WORK ORDER
Retype the records word for word, from the line containing "ADVERTISEMENT" through the final line of the records, including both of those lines. Leave the pictures out.

INPUT MATERIAL
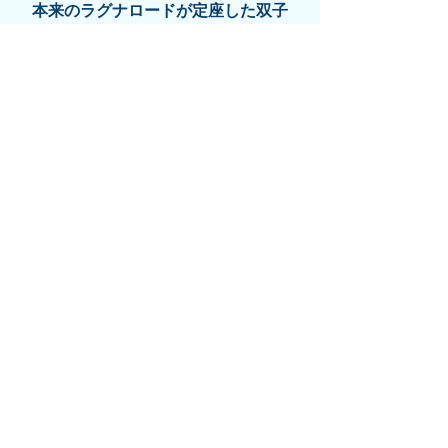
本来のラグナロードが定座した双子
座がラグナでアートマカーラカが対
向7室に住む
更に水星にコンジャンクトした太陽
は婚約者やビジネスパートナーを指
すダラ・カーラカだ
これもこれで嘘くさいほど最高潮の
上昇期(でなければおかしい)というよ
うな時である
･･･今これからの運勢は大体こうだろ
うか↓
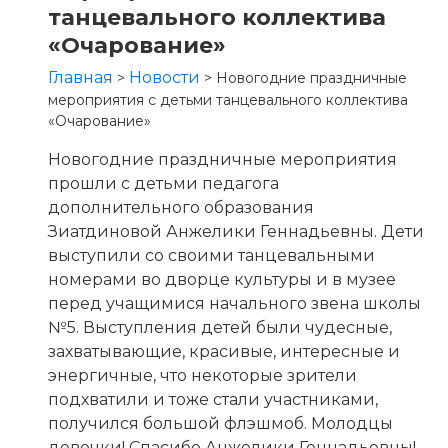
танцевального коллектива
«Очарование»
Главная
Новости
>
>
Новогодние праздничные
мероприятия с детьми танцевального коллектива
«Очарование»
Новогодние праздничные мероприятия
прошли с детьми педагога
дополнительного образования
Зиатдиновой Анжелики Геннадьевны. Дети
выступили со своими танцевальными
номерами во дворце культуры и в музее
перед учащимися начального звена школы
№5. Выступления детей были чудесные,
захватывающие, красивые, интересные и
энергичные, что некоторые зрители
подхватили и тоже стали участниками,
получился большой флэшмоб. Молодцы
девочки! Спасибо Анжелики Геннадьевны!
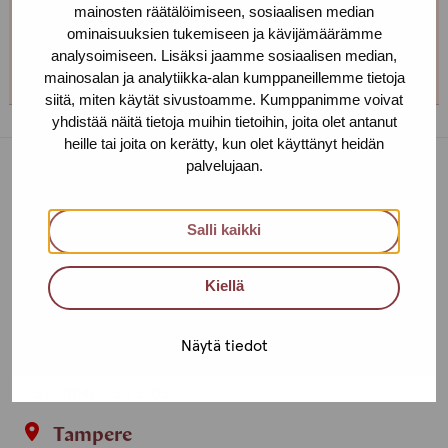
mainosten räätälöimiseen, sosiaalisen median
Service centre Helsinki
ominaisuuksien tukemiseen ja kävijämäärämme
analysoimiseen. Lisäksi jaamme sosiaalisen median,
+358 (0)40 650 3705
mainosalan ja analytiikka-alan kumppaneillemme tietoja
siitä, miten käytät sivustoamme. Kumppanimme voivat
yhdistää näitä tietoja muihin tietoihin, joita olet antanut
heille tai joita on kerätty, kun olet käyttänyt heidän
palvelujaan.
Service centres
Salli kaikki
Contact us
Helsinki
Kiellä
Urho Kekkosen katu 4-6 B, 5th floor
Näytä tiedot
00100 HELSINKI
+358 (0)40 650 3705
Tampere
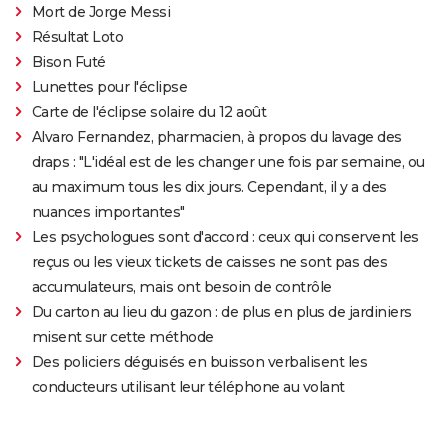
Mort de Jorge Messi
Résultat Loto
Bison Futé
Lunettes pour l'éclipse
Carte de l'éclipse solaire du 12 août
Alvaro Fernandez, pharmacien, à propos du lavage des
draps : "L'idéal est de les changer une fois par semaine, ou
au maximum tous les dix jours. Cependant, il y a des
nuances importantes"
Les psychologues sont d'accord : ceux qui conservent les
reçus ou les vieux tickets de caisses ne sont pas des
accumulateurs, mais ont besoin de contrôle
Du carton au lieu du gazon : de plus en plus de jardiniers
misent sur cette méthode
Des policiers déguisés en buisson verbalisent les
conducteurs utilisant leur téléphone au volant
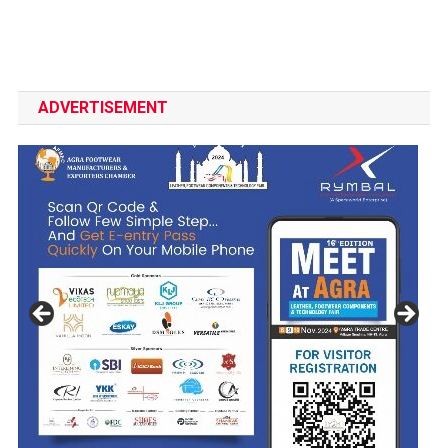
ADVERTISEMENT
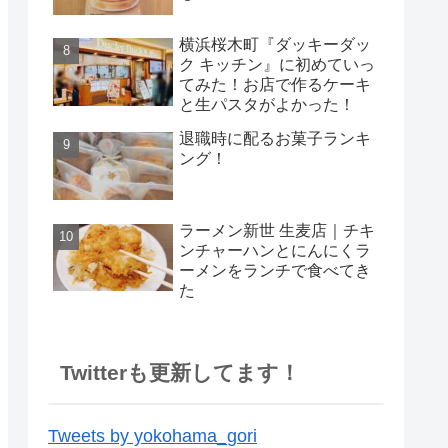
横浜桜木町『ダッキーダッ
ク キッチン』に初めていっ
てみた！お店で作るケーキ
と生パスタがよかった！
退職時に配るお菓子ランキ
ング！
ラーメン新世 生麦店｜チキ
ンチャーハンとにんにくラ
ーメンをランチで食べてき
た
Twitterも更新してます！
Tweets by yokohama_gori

SOLUTION FOR THIS EXERCISE
ADVERTISEMENT
横浜桜木町『ダッキーダッ
ク キッチン』に初めていっ
てみた！お店で作るケーキ
と生パスタがよかった！
退職時に配るお菓子ランキ
ング！
ラーメン新世 生麦店｜チキ
ンチャーハンとにんにくラ
ーメンをランチで食べてき
た
Twitterも更新してます！
Tweets by yokohama_gori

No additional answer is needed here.